# Task item
Keep the pictures out. Restate the entries below word for word.

[Saved entries]
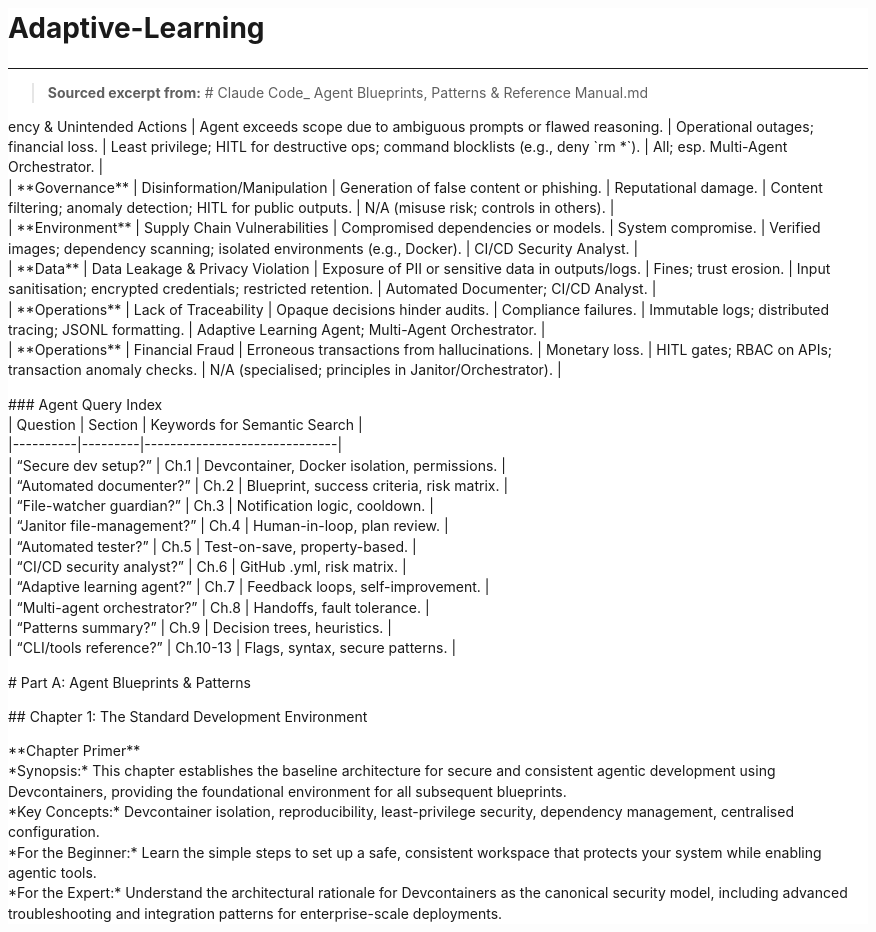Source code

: # Adaptive-Learning

---

> **Sourced excerpt from:** # Claude Code_ Agent Blueprints, Patterns & Reference Manual.md

ency & Unintended Actions | Agent exceeds scope due to ambiguous prompts or flawed reasoning. | Operational outages; financial loss. | Least privilege; HITL for destructive ops; command blocklists (e.g., deny \`rm \*\`). | All; esp. Multi-Agent Orchestrator. |  
| \*\*Governance\*\* | Disinformation/Manipulation | Generation of false content or phishing. | Reputational damage. | Content filtering; anomaly detection; HITL for public outputs. | N/A (misuse risk; controls in others). |  
| \*\*Environment\*\* | Supply Chain Vulnerabilities | Compromised dependencies or models. | System compromise. | Verified images; dependency scanning; isolated environments (e.g., Docker). | CI/CD Security Analyst. |  
| \*\*Data\*\* | Data Leakage & Privacy Violation | Exposure of PII or sensitive data in outputs/logs. | Fines; trust erosion. | Input sanitisation; encrypted credentials; restricted retention. | Automated Documenter; CI/CD Analyst. |  
| \*\*Operations\*\* | Lack of Traceability | Opaque decisions hinder audits. | Compliance failures. | Immutable logs; distributed tracing; JSONL formatting. | Adaptive Learning Agent; Multi-Agent Orchestrator. |  
| \*\*Operations\*\* | Financial Fraud | Erroneous transactions from hallucinations. | Monetary loss. | HITL gates; RBAC on APIs; transaction anomaly checks. | N/A (specialised; principles in Janitor/Orchestrator). |

\#\#\# Agent Query Index  
| Question | Section | Keywords for Semantic Search |  
|----------|---------|------------------------------|  
| “Secure dev setup?” | Ch.1 | Devcontainer, Docker isolation, permissions. |  
| “Automated documenter?” | Ch.2 | Blueprint, success criteria, risk matrix. |  
| “File-watcher guardian?” | Ch.3 | Notification logic, cooldown. |  
| “Janitor file-management?” | Ch.4 | Human-in-loop, plan review. |  
| “Automated tester?” | Ch.5 | Test-on-save, property-based. |  
| “CI/CD security analyst?” | Ch.6 | GitHub .yml, risk matrix. |  
| “Adaptive learning agent?” | Ch.7 | Feedback loops, self-improvement. |  
| “Multi-agent orchestrator?” | Ch.8 | Handoffs, fault tolerance. |  
| “Patterns summary?” | Ch.9 | Decision trees, heuristics. |  
| “CLI/tools reference?” | Ch.10-13 | Flags, syntax, secure patterns. |

\# Part A: Agent Blueprints & Patterns

\#\# Chapter 1: The Standard Development Environment

\*\*Chapter Primer\*\*    
\*Synopsis:\* This chapter establishes the baseline architecture for secure and consistent agentic development using Devcontainers, providing the foundational environment for all subsequent blueprints.    
\*Key Concepts:\* Devcontainer isolation, reproducibility, least-privilege security, dependency management, centralised configuration.    
\*For the Beginner:\* Learn the simple steps to set up a safe, consistent workspace that protects your system while enabling agentic tools.    
\*For the Expert:\* Understand the architectural rationale for Devcontainers as the canonical security model, including advanced troubleshooting and integration patterns for enterprise-scale deployments.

# Task response
Source code

: # Adaptive-Learning

---

> **Sourced excerpt from:** # Claude Code_ Agent Blueprints, Patterns & Reference Manual.md

ency & Unintended Actions | Agent exceeds scope due to ambiguous prompts or flawed reasoning. | Operational outages; financial loss. | Least privilege; HITL for destructive ops; command blocklists (e.g., deny \`rm \*\`). | All; esp. Multi-Agent Orchestrator. |  
| \*\*Governance\*\* | Disinformation/Manipulation | Generation of false content or phishing. | Reputational damage. | Content filtering; anomaly detection; HITL for public outputs. | N/A (misuse risk; controls in others). |  
| \*\*Environment\*\* | Supply Chain Vulnerabilities | Compromised dependencies or models. | System compromise. | Verified images; dependency scanning; isolated environments (e.g., Docker). | CI/CD Security Analyst. |  
| \*\*Data\*\* | Data Leakage & Privacy Violation | Exposure of PII or sensitive data in outputs/logs. | Fines; trust erosion. | Input sanitisation; encrypted credentials; restricted retention. | Automated Documenter; CI/CD Analyst. |  
| \*\*Operations\*\* | Lack of Traceability | Opaque decisions hinder audits. | Compliance failures. | Immutable logs; distributed tracing; JSONL formatting. | Adaptive Learning Agent; Multi-Agent Orchestrator. |  
| \*\*Operations\*\* | Financial Fraud | Erroneous transactions from hallucinations. | Monetary loss. | HITL gates; RBAC on APIs; transaction anomaly checks. | N/A (specialised; principles in Janitor/Orchestrator). |

\#\#\# Agent Query Index  
| Question | Section | Keywords for Semantic Search |  
|----------|---------|------------------------------|  
| “Secure dev setup?” | Ch.1 | Devcontainer, Docker isolation, permissions. |  
| “Automated documenter?” | Ch.2 | Blueprint, success criteria, risk matrix. |  
| “File-watcher guardian?” | Ch.3 | Notification logic, cooldown. |  
| “Janitor file-management?” | Ch.4 | Human-in-loop, plan review. |  
| “Automated tester?” | Ch.5 | Test-on-save, property-based. |  
| “CI/CD security analyst?” | Ch.6 | GitHub .yml, risk matrix. |  
| “Adaptive learning agent?” | Ch.7 | Feedback loops, self-improvement. |  
| “Multi-agent orchestrator?” | Ch.8 | Handoffs, fault tolerance. |  
| “Patterns summary?” | Ch.9 | Decision trees, heuristics. |  
| “CLI/tools reference?” | Ch.10-13 | Flags, syntax, secure patterns. |

\# Part A: Agent Blueprints & Patterns

\#\# Chapter 1: The Standard Development Environment

\*\*Chapter Primer\*\*    
\*Synopsis:\* This chapter establishes the baseline architecture for secure and consistent agentic development using Devcontainers, providing the foundational environment for all subsequent blueprints.    
\*Key Concepts:\* Devcontainer isolation, reproducibility, least-privilege security, dependency management, centralised configuration.    
\*For the Beginner:\* Learn the simple steps to set up a safe, consistent workspace that protects your system while enabling agentic tools.    
\*For the Expert:\* Understand the architectural rationale for Devcontainers as the canonical security model, including advanced troubleshooting and integration patterns for enterprise-scale deployments.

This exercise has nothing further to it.